It is with enormous pleasure I announce I am to be the mother of the bride.

My lovely daughter Ruth and son-in-law-to-be Kev have this week shown us their venue and given us a save-the day card so it seems to be pretty definite, even if they pursue my idea of a pirate-themed wedding, that I shall be needing a new hat.

“Darling, this isn’t just about you,” said my husband gently as I made plans.

“Of course not. I know that,” I said, secretly making plans.

Not that I shall be going on and on and on about the wedding...

You have to be quick, these days. The wedding is in October 2016 and, when Ruth phoned 16 months in advance, to book the registrar, there were only two time slots left. Now Ocado has more than two time slots for the middle of the next week and they deliver all over the place... though I suppose you wouldn’t want your marriage certified by Martin in onion van.

It’s all going to be in a barn so I’m thinking gingham dress, white socks and pigtails. Not really. I’m thinking credit card.

This will be my husband’s chance to give our daughter away (yes, wheel out the creaky old joke: What, couldn’t he get anything for her?) and make the speech demanded of the father of the bride. Ruth is quite keen for me to say something too but I said she needn’t worry about a formal speech because I would be happy interrupting her father, as usual.

The wedding is very much their own and my list of 400 distant relatives has been kindly but firmly rejected as have my suggestions for music... although I can’t see what is wrong with having the Birdie Song for the first dance.

So much has changed since I was a blushing bride... the Millennium, for a start.

Venues were churches or register offices. Stag nights took place the evening before the wedding and seemed designed to make sure the groom feel so awful he would be quietly compliant throughout the ceremony. I once spent a few days in Dundee on business during which one young man woke up early on his wedding day to find himself chained, naked to a lamppost. It was nothing to do with me, I hasten to add. Moreover, this was before the days of the strippergram – not that I was ever a strippergram (We are all thanking our lucky stars for that. Lynne. ED)... OK, I’m going to quit talking about stag dos while I still have a grain of dignity left.

Hen dos were as rare as their teeth.

Then, there’s the dress to think about. Should it be long or short; sleeves, no sleeves; lace, voile, silk damask; ivory, cream or something bolder? Any of those would be look good on me, I think.

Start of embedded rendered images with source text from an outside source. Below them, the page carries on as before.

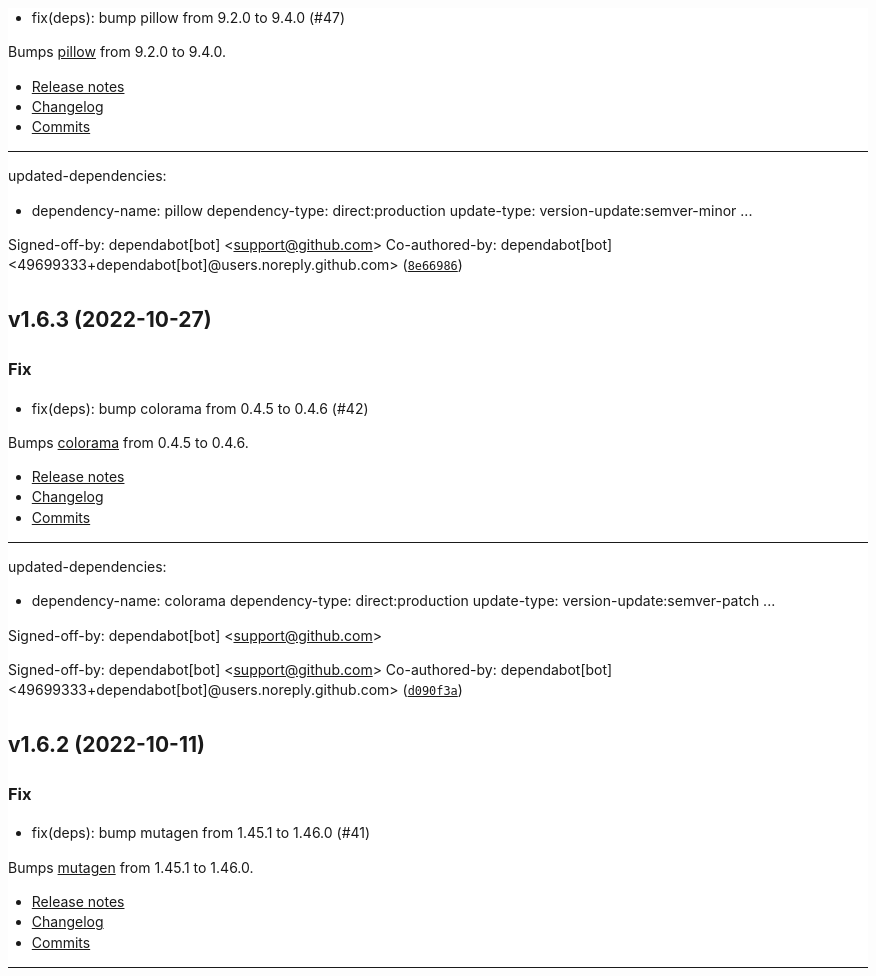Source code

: * fix(deps): bump pillow from 9.2.0 to 9.4.0 (#47)

Bumps [pillow](https://github.com/python-pillow/Pillow) from 9.2.0 to 9.4.0.
- [Release notes](https://github.com/python-pillow/Pillow/releases)
- [Changelog](https://github.com/python-pillow/Pillow/blob/main/CHANGES.rst)
- [Commits](https://github.com/python-pillow/Pillow/compare/9.2.0...9.4.0)

---
updated-dependencies:
- dependency-name: pillow
  dependency-type: direct:production
  update-type: version-update:semver-minor
...

Signed-off-by: dependabot[bot] &lt;support@github.com&gt;
Co-authored-by: dependabot[bot] &lt;49699333+dependabot[bot]@users.noreply.github.com&gt; ([`8e66986`](https://github.com/ajite/hebikani/commit/8e66986e51c58a3f931e19f2a9ca4fef090ca388))


## v1.6.3 (2022-10-27)

### Fix

* fix(deps): bump colorama from 0.4.5 to 0.4.6 (#42)

Bumps [colorama](https://github.com/tartley/colorama) from 0.4.5 to 0.4.6.
- [Release notes](https://github.com/tartley/colorama/releases)
- [Changelog](https://github.com/tartley/colorama/blob/master/CHANGELOG.rst)
- [Commits](https://github.com/tartley/colorama/compare/0.4.5...0.4.6)

---
updated-dependencies:
- dependency-name: colorama
  dependency-type: direct:production
  update-type: version-update:semver-patch
...

Signed-off-by: dependabot[bot] &lt;support@github.com&gt;

Signed-off-by: dependabot[bot] &lt;support@github.com&gt;
Co-authored-by: dependabot[bot] &lt;49699333+dependabot[bot]@users.noreply.github.com&gt; ([`d090f3a`](https://github.com/ajite/hebikani/commit/d090f3a7540475ae153d9f21c669b88b9cc70f17))


## v1.6.2 (2022-10-11)

### Fix

* fix(deps): bump mutagen from 1.45.1 to 1.46.0 (#41)

Bumps [mutagen](https://github.com/quodlibet/mutagen) from 1.45.1 to 1.46.0.
- [Release notes](https://github.com/quodlibet/mutagen/releases)
- [Changelog](https://github.com/quodlibet/mutagen/blob/master/NEWS)
- [Commits](https://github.com/quodlibet/mutagen/compare/release-1.45.1...release-1.46.0)

---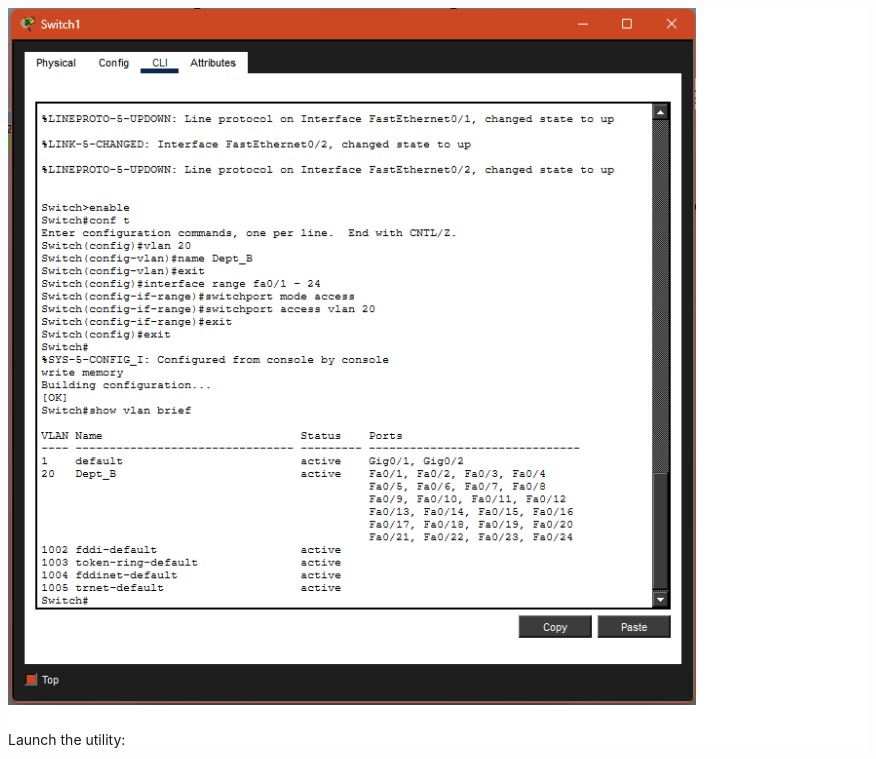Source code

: <img src="https://github.com/shawnholland/Cisco-Packet-Tracer/blob/7248932fb7d647c1b6b7ee7325ddec11bf5aac16/Screenshots/13.png" height="80%" width="80%" alt="Step 13"/><br /><br/>
 Launch the utility: <br/>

Oh, and Ruth will need a dress too. She is currently obsessed with an American television show called Say Yes to the Dress in which brides look for their perfect wedding dress. I can’t see it being a problem, though. You can buy a wedding dress for £25 on eBay.

I wore duck-egg blue for my son’s April wedding in 2011 with a huge hat that nearly took my husband’s eye out when we danced. I won’t be going for scrambled-egg yellow.

Ruth, meanwhile, has engaged bridezilla mode. She is growing her fingernails so that she can try out her wedding nails and is anxious to practise her wedding make-up. I’m expecting a full dress rehearsal sometime in November.

I saw her eyes glint as she told me that one couple she knows took their wedding wines to the caterers tasting session so they could try out the meal with the appropriate wines. This is what they do nowadays. Nothing is left to chance, it is all tried and tested. My wedding breakfast was salad, there’s not much you can do with a spring onion and a cucumber at a taster session.

When we took our vows (King James version) our vicar, having been appraised of my bolshie nature, gently broached the subject of the bride’s vow “to obey” her husband. Needless to say, it didn’t make it into the ceremony... or since. But I did plight him my troth and he seemed content with that although we never really used it. I think we may have put it up in the loft.